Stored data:
··········

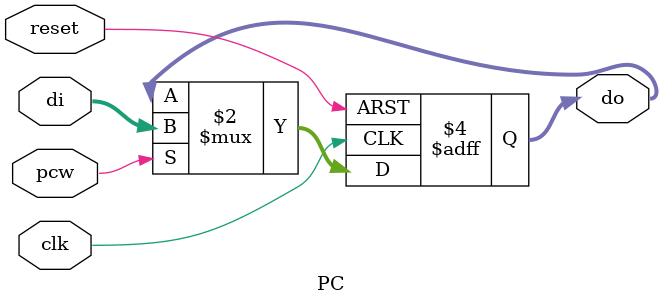
<source format=v>
`timescale 1ns / 1ns

module PC(
    input clk,
    input reset,
    input[31:0]di,
    input pcw,
    output reg[31:0]do
);

    always@(posedge clk or posedge reset)
    begin
        if(reset) do<=32'b0;
        else if(pcw) do<=di;
    end

endmodule
</source>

··········

About this exercise: Each line of the entries above that contains "reset" must be copied into the answer.

Your solution:
    input reset,
    always@(posedge clk or posedge reset)
        if(reset) do<=32'b0;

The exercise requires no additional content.